# Considering to move to Lisbon - help needed this friday



## deniskk (Oct 9, 2014)

Hi, 

Most probably I am going to move to Lisbon or Cascais in 1-2 months. I am coming to see the city this friday for one night and I want to discover how people are. For that the easiest is to go out somewhere in non touristic areas where people socialize over a dink. No fancy stuff but places where locals would go to. I need an advice of where to go or better a guide knowing places. As a thank you i can offer to cover all the drinking and other expenses and also to be a good company. 

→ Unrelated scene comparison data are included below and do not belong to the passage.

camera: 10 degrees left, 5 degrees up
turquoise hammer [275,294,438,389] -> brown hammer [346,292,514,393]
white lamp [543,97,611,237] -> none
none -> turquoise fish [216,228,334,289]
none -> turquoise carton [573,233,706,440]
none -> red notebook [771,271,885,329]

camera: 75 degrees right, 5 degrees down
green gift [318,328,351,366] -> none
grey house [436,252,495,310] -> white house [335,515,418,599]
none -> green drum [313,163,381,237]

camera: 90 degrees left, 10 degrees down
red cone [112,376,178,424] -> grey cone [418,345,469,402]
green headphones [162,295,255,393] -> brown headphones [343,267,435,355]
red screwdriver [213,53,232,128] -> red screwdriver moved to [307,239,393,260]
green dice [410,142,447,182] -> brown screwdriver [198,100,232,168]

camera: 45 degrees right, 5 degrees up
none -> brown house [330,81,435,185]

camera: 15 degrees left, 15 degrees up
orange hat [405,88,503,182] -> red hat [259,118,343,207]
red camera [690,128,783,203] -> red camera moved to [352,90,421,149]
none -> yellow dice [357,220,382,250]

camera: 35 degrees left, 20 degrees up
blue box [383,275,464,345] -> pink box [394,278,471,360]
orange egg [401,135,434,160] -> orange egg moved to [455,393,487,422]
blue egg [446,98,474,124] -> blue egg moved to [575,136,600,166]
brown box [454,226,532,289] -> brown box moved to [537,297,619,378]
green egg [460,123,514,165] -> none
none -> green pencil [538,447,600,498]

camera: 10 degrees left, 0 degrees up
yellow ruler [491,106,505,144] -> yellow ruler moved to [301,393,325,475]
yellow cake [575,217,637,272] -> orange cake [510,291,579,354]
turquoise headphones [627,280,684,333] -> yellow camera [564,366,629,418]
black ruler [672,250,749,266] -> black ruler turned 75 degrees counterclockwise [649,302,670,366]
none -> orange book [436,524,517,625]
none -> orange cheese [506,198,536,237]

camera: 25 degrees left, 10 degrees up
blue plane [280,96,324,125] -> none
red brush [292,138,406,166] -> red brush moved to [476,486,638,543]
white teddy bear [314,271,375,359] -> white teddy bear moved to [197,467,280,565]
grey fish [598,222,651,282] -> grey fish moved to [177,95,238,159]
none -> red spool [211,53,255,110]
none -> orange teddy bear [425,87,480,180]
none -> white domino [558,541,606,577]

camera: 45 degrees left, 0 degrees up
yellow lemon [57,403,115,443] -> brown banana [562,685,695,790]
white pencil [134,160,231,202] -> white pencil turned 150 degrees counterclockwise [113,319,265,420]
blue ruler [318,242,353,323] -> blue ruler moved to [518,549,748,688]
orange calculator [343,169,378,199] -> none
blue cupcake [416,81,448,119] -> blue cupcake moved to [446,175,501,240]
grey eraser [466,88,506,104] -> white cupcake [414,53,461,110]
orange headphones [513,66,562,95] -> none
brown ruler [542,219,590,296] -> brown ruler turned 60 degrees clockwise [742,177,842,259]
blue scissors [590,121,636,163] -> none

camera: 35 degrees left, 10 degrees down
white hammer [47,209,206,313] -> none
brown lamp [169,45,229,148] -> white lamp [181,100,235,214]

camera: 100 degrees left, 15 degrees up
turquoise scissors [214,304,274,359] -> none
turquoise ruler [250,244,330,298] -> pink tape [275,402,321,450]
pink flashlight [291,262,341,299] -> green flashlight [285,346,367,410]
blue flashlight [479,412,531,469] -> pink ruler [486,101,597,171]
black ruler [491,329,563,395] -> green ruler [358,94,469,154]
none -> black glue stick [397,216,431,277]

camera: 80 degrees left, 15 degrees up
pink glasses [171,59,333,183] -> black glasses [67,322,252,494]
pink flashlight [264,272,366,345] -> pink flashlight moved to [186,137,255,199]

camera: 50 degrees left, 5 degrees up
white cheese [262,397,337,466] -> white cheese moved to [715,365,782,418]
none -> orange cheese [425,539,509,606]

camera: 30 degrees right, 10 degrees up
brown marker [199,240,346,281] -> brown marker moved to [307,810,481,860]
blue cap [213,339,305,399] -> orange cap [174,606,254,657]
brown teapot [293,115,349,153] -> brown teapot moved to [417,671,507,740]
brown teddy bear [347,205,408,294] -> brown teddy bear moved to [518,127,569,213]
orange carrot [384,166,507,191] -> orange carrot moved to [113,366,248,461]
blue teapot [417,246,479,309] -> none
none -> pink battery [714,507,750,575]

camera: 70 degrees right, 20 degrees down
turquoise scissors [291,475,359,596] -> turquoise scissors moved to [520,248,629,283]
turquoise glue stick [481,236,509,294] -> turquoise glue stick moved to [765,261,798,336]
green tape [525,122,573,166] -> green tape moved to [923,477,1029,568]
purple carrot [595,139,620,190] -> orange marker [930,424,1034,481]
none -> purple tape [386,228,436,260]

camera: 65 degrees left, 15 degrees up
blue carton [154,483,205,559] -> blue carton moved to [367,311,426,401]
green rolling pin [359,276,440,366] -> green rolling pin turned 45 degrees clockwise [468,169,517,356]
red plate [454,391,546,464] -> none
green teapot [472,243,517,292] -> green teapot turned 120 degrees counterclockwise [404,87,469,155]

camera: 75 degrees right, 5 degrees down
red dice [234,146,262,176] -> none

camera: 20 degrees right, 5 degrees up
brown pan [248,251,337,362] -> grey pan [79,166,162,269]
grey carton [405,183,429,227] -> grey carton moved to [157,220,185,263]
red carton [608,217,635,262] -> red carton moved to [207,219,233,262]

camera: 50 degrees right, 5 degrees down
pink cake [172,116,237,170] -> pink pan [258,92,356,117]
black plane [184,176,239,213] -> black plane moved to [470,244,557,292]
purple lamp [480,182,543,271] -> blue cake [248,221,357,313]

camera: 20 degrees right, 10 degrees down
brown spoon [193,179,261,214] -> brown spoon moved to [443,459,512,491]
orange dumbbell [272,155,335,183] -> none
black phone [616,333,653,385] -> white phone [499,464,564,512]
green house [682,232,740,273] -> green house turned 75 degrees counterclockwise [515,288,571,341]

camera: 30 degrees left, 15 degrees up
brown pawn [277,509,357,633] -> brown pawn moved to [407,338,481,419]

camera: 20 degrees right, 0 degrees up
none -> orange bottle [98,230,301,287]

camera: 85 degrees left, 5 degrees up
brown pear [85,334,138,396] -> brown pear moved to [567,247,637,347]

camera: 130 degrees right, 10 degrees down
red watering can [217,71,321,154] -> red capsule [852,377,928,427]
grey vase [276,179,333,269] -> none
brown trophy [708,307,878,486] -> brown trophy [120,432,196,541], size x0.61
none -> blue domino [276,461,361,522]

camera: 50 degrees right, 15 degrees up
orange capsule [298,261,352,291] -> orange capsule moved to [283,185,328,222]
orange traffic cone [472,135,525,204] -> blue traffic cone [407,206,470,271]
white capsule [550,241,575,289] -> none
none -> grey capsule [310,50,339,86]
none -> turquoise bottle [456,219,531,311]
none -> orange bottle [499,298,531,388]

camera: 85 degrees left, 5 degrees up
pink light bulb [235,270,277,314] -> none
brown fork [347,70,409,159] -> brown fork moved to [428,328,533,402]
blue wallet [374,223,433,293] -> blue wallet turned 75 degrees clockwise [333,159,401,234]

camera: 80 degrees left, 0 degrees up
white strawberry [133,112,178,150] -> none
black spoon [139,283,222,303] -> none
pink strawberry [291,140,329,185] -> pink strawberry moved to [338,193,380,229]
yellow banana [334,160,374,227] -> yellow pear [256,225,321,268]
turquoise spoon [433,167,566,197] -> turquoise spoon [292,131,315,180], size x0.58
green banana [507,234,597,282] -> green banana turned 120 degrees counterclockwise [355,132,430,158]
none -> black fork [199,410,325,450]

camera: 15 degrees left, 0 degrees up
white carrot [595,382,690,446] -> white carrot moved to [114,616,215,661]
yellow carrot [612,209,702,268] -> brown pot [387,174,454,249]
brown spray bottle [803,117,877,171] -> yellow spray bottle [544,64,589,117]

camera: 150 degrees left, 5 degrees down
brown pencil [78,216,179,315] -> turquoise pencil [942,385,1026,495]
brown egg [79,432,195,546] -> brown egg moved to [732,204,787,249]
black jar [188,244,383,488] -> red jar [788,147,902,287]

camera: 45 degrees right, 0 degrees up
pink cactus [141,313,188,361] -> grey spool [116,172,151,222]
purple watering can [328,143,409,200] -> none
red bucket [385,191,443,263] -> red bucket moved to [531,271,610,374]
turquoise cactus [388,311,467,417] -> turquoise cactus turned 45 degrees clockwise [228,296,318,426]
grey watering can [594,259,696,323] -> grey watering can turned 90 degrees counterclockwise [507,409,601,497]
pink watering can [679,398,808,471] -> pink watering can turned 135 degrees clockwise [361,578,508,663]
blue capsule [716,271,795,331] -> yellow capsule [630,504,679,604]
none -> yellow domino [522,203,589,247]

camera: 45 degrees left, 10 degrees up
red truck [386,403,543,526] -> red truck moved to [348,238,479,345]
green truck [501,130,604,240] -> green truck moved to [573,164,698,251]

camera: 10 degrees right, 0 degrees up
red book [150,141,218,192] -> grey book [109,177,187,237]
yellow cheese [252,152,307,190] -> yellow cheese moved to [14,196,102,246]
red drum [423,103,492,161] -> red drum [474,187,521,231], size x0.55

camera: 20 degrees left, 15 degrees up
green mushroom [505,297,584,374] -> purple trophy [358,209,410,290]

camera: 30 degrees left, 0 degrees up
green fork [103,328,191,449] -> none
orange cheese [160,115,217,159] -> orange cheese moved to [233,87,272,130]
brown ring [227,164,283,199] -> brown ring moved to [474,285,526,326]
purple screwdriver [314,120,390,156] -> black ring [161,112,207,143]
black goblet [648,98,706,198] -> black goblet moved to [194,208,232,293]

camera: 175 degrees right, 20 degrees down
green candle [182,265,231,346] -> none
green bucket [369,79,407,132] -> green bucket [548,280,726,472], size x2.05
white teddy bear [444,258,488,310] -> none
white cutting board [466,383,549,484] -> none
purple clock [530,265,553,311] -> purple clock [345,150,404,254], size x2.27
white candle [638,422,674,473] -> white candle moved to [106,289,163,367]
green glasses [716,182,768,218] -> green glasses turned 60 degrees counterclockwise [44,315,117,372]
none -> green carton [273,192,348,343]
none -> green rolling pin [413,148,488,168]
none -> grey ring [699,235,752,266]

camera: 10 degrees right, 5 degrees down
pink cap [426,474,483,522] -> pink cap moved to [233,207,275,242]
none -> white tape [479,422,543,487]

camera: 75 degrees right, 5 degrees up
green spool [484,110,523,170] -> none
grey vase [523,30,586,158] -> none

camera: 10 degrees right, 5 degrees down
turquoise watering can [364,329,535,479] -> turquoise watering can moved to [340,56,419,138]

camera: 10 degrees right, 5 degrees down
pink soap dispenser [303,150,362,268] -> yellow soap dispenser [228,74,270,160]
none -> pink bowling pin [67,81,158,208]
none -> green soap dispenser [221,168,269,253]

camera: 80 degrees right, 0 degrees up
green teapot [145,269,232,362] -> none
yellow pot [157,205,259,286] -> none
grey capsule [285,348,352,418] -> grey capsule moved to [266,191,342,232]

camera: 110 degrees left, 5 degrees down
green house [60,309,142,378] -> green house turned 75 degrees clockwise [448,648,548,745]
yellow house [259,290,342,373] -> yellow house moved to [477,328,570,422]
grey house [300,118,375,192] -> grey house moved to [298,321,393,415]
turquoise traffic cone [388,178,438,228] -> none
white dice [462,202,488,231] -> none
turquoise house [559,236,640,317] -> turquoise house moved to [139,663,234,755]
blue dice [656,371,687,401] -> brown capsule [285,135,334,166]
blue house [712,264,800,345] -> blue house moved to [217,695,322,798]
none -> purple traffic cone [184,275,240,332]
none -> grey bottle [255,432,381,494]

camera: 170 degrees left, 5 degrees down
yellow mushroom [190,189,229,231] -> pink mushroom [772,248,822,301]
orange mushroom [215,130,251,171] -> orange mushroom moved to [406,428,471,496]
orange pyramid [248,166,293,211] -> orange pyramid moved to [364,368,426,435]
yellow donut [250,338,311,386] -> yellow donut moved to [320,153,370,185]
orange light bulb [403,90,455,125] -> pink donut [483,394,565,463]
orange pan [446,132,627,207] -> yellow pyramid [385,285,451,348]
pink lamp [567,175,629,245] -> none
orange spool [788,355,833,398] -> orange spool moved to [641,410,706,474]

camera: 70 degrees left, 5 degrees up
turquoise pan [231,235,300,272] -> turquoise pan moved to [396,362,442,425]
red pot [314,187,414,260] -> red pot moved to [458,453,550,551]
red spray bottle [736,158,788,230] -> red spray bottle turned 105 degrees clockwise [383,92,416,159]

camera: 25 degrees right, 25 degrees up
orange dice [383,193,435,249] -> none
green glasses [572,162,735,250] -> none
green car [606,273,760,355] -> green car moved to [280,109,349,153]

Little bit about me: i am 31, originally from Latvia but living past 6 years abroad, 2 years in Malta and 4 in Barcelona.
Please let me know if anyone is interested.

Denis.


----------



## bom dia lisbon (Aug 8, 2013)

You may want to check out Couchsurfing. As I recall there is an active group of locals, expats and visitors that meets regularly at a bar/restaurant in central Lisboa, possibly even the evening you're here. Might be a nice way to meet a bunch of people in your age range more or less, in a friendly setting. Good luck!


----------



## paramonte (Sep 9, 2007)

Lisbon is a big city with different ambiences, you will not be able to cover that in one night. 

Cascais, for instance is different from Lisbon city centre, and both very different from many places in the outskirts of the capital. Lisbon is made up of persons of different parts of the country that headed for the capital over the years for a better job. 

Take your time


----------